Mais pour Pialat, le mal est fait. Aucune promotion, aucun plan, aucune dépense ne permettra la cautérisation. La banlieue est une friche désolée et désolante. Un terrain vague où, la nuit venue, de jeunes gens s’affrontent à mains nues (en 1960, les armes à feu ne sont pas encore dans les banlieues) pour dissiper l’ennui, ce principal agent d’érosion des paysages pauvres. Elle restera au ban de l’Histoire, laissée à sa propre dévastation, passée ou à venir. Et si les chiffres ne suffisent pas à s’en convaincre, Maurice Pialat se fait fort de nous le faire comprendre par l’image. Près d’un pavillon visiblement à l’abandon, un poteau indicateur tordu est couché au sol, lentement la caméra s’en approche jusqu’à ce qu’on puisse lire ce qui figure sur le rectangle de fer blanc : rue d’Oradour sur Glane. L’image est forte, disproportionnée peut-être, mais elle contient en elle toute la violence du cinéma de Pialat. Un cinéma de l’affrontement direct et du corps à corps. Un cinéma de la révolte contre la duperie érigée en système et les faux-semblants d’une vie que l’on doit, tant bien que mal, mener à terme.
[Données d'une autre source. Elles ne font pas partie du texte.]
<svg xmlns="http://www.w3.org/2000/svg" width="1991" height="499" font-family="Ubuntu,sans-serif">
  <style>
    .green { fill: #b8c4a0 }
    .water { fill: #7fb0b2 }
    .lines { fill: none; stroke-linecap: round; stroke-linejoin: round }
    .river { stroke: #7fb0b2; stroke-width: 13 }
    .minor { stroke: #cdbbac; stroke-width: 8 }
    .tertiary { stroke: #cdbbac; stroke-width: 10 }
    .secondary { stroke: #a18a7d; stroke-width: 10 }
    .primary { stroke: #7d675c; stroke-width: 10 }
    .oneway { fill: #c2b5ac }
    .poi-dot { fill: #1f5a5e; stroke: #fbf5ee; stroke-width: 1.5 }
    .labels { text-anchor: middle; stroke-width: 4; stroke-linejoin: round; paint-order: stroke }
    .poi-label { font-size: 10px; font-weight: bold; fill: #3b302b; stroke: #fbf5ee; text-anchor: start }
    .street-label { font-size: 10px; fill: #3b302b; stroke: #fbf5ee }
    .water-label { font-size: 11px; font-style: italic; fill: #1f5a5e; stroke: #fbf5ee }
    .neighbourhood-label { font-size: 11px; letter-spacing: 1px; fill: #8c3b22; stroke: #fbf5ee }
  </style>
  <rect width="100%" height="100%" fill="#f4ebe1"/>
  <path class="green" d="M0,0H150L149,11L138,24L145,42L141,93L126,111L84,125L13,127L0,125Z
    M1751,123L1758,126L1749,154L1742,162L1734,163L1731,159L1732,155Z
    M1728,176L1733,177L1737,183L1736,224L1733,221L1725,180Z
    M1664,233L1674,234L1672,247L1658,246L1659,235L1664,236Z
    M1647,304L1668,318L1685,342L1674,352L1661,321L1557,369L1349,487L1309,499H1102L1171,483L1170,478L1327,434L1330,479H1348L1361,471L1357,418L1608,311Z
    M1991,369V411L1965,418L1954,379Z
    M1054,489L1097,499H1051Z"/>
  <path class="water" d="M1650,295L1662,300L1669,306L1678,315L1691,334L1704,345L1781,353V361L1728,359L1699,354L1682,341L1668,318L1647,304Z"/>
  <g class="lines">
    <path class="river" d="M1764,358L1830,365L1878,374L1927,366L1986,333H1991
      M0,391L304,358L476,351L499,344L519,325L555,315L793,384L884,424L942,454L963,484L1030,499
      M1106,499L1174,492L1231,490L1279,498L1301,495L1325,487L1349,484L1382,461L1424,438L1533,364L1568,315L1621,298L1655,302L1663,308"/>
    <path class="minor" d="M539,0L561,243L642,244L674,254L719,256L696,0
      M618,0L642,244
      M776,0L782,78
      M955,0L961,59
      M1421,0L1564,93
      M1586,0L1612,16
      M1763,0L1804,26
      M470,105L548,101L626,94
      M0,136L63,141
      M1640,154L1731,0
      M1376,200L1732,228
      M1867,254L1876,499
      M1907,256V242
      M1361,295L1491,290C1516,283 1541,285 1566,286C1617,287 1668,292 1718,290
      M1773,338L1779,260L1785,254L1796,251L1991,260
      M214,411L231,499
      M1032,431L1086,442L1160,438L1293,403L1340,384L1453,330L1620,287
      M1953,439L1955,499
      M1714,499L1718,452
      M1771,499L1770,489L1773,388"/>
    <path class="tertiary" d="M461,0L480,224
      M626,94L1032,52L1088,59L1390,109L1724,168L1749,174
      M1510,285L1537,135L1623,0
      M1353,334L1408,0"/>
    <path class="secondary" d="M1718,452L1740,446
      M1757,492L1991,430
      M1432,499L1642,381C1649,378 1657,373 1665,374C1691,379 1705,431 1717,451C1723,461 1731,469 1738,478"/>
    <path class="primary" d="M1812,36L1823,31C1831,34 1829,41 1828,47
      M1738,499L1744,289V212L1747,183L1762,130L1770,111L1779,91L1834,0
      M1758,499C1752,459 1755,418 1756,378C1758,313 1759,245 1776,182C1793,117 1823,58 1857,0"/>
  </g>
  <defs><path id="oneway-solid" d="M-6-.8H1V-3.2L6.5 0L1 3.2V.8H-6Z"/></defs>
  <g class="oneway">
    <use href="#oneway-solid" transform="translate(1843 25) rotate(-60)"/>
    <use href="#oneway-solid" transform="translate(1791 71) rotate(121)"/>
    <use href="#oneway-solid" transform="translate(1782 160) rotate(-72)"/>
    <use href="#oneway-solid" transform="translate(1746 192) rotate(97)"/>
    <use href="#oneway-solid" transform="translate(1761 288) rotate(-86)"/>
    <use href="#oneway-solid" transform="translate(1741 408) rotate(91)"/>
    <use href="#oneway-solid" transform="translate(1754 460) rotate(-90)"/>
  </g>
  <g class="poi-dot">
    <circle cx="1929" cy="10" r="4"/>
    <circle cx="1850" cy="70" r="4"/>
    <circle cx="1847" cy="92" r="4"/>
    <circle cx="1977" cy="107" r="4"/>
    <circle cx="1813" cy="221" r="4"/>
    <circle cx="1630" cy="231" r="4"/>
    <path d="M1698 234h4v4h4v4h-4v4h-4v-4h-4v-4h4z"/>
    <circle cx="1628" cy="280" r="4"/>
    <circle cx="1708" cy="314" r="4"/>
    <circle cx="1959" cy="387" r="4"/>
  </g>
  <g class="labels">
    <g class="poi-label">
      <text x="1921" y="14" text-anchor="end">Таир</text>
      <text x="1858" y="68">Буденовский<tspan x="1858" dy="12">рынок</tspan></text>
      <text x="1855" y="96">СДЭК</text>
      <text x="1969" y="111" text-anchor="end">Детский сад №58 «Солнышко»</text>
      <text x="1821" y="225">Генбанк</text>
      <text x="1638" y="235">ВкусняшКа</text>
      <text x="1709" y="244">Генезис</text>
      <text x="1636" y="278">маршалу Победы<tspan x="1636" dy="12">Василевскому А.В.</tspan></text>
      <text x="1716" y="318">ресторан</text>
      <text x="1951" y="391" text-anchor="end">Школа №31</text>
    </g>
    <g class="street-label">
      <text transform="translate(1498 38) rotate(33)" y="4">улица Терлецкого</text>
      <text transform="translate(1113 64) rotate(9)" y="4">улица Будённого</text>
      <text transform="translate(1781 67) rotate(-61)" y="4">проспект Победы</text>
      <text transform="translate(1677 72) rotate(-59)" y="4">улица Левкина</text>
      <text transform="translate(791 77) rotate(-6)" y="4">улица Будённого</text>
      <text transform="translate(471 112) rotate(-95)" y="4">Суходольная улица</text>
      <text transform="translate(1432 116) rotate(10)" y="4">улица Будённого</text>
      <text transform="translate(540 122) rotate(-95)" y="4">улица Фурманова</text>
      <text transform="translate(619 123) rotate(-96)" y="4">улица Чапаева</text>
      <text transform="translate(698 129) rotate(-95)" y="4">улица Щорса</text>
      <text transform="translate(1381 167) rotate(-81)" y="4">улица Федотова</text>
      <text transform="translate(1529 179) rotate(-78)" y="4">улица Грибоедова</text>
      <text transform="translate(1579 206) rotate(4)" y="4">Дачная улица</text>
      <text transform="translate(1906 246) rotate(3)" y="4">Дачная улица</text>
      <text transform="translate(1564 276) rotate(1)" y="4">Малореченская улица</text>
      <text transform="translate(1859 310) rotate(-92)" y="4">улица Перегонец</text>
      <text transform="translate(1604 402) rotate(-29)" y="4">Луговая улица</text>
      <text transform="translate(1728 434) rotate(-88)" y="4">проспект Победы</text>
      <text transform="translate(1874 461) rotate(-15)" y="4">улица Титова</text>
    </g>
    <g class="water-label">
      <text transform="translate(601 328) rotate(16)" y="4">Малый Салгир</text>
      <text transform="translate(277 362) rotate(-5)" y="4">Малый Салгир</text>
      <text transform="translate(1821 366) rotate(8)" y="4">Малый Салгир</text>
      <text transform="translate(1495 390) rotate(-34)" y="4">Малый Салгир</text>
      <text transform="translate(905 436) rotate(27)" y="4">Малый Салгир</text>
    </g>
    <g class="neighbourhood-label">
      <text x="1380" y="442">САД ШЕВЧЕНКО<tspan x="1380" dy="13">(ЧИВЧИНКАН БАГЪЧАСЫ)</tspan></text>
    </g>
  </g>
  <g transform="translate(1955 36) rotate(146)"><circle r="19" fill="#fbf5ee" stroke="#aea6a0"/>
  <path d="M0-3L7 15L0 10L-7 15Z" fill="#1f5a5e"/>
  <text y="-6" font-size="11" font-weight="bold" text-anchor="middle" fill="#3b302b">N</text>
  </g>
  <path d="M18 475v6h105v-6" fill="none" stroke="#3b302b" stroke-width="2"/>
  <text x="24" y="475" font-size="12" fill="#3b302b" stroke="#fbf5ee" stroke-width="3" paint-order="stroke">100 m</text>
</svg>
Pialat n’est jamais dupe et ses films sont là pour le faire entendre. Oui, la banlieue restera à la périphérie de l’Histoire parce que la vie qu’on y mène s’écoule dans un présent continu. Le présent métronomique des transports en commun et des automatismes répétés à l’infini. Tous les matins, c’est la hantise du retard. Départ à la nuit noire. Course jusqu’à la station. Trajet aveugle et chaotique au sein d’une foule serrée et moite. Plongée dans le métro tiède. Interminable couloir de correspondance. Portillon automatique. Entassement dans les wagons surchargés. Second trajet en autobus. Le travail est une délivrance. Le soir on remet ça. Deux heures, trois heures, quatre heures de trajet chaque jour. Le banlieusard sécrète ainsi son propre anesthésiant. Mais dans ce demi-sommeil, une autre course folle commence. Il lui faut rattraper son retard dans l’accumulation des richesses factices qu’on lui fait miroiter : Culture en toc, dans construction en toc. De plus en plus la publicité prévaut contre la réalité. Et quand l’effet de l’anesthésique s’estompe, c’est déjà l’heure de la vieillesse et de la retraite. Vieillesse comme récompense, comme marché que chacun considère avoir passé. Ils ont payé pour ça. Payé pour être vieux. Le seul âge où on vous foute la paix. Dans la salle de réveil (hospice ou vieux quartier isolé), l’humeur est à la mélancolie et les souvenirs enfouis d’une enfance réelle ou fantasmée remontent à la surface. Tout ça pour ça. Entre la vieillesse et l’enfance, la vie n’aura donc été qu’un interminable et sombre tunnel traversé par un train de banlieue...

L’amour existe est un brûlot. Par sa liberté, il oppose une fin de non-recevoir à toute objection d’exactitude ou de tempérance analytique sur la banlieue (en 1960 ou aujourd’hui, peu importe). Maurice Pialat ne parle ici qu’en son nom propre. Il fut un enfant des banlieues qui ne se remit jamais de ne pas avoir su voir leurs beautés impénétrables, tout simplement parce que personne ne lui a appris à les lire. Et même s’il a fini par apprendre que, sous les couches d’amertume, de désespérance et d’ennui, bien sûr l’amour existe, cela ne suffit pas pour en faire un film, tout juste un titre.

Maurice Pialat est mort le 11 janvier 2003.
(1) Toutes les citations sont extraites de L’amour existe.